Re: remove iomap_writepage v2

Mel Gorman <mgorman@xxxxxxx> · Fri, 29 Jul 2022 10:22:16 +0100

On Thu, Jul 28, 2022 at 01:10:16PM +0200, Jan Kara wrote:
> Hi Christoph!
> 
> On Tue 19-07-22 06:13:07, Christoph Hellwig wrote:
> > this series removes iomap_writepage and it's callers, following what xfs
> > has been doing for a long time.
> 
> So this effectively means "no writeback from page reclaim for these
> filesystems" AFAICT (page migration of dirty pages seems to be handled by
> iomap_migrate_page()) which is going to make life somewhat harder for
> memory reclaim when memory pressure is high enough that dirty pages are
> reaching end of the LRU list. I don't expect this to be a problem on big
> machines but it could have some undesirable effects for small ones
> (embedded, small VMs). I agree per-page writeback has been a bad idea for
> efficiency reasons for at least last 10-15 years and most filesystems
> stopped dealing with more complex situations (like block allocation) from
> ->writepage() already quite a few years ago without any bug reports AFAIK.
> So it all seems like a sensible idea from FS POV but are MM people on board
> or at least aware of this movement in the fs land?
> 
> Added a few CC's for that.
> 

There is some context missing because it's not clear what the full impact is
but it is definitly the case that writepage is ignored in some contexts for
common filesystems so lets assume that writepage from reclaim context always
failed as a worst case scenario. Certainly this type of change is something
linux-mm needs to be aware of because we've been blind-sided before.
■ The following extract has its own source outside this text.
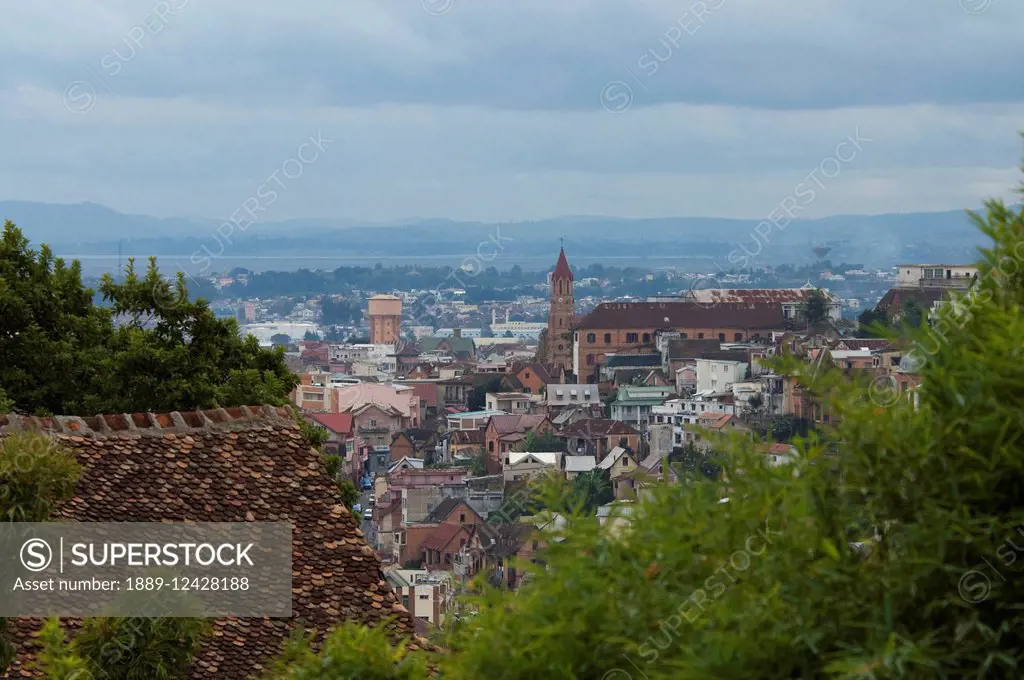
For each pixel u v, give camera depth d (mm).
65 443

I don't think it would be incredibly damaging although there *might* be
issues with small systems or cgroups. In many respects, vmscan has been
moving in this direction for a long time e.g. f84f6e2b0868 ("mm: vmscan:
do not writeback filesystem pages in kswapd except in high priority") and
e2be15f6c3ee ("mm: vmscan: stall page reclaim and writeback pages based on
dirty/writepage pages encountered"). This was roughly 10 years ago when
it was clear that FS writeback from reclaim context was fragile (iirc it
was partially due to concerns about stack depth and later concerns that a
filesystem would simply ignore the writeback request). There also is less
reliance on stalling reclaim by queueing and waiting on writeback but we now
should explicitly throttle if no progress is being made e.g. 69392a403f49
("mm/vmscan: throttle reclaim when no progress is being made") and some
follow-up fixes.

There still is a reliance on swap and shmem pages will not ignore writepage
but I assume that is still ok.

One potential caveat is if wakeup_flusher_threads() is ignored because
there is a reliance in reclaim that if all the pages at the tail of the
LRU are dirty pages not queued for writeback then wakeup_flusher_threads()
will do something so pages get marked for immediate reclaim when writeback
completes. Of course there is no guarantee that flusher threads will start
writeback on the old pages and the pages could be backed by a slow BDI
but wakeup_flusher_threads() should not be ignored.

Another caveat is that comments become misleading. Take for example the
comment "Only kswapd can writeback filesystem folios to avoid risk of
stack overflow." The wording should change to note that writepage may
do nothing at all.  There also might need to be some adjustment on when
pages get marked for immediate reclaim when they are dirty but not under
writeback. pageout() might need a tracepoint for "mapping->a_ops->writepage
== NULL" to help debug problems around a failure to queue pages for writback
although that could be done as a test patch for a bug.

There would need to be some changes made if writepage always or often failed
and there might be some premature throttling based on "NOPROGRESS" on small
systems due to dirty-not-writepage pages at the tail of the LRU but I don't
think it would be an immediate disaster, Reclaim throttling is no longer
based on the ability to queue for writeback or "congestion" state of BDIs
and some care is taken to not prematurely stall on NOPROGRESS. However,
if there was a bug related to premature stalls or excessive CPU usage
from direct reclaimers or kswapd that bisected to a change in writepage
then it should be fixed on the vmscan-side to put an emphasis on handling
"reclaim is in trouble when the bulk of reclaimable pages are FS-only,
dirty and not under writeback but ->writepage is a no-op".

-- 
Mel Gorman
SUSE Labs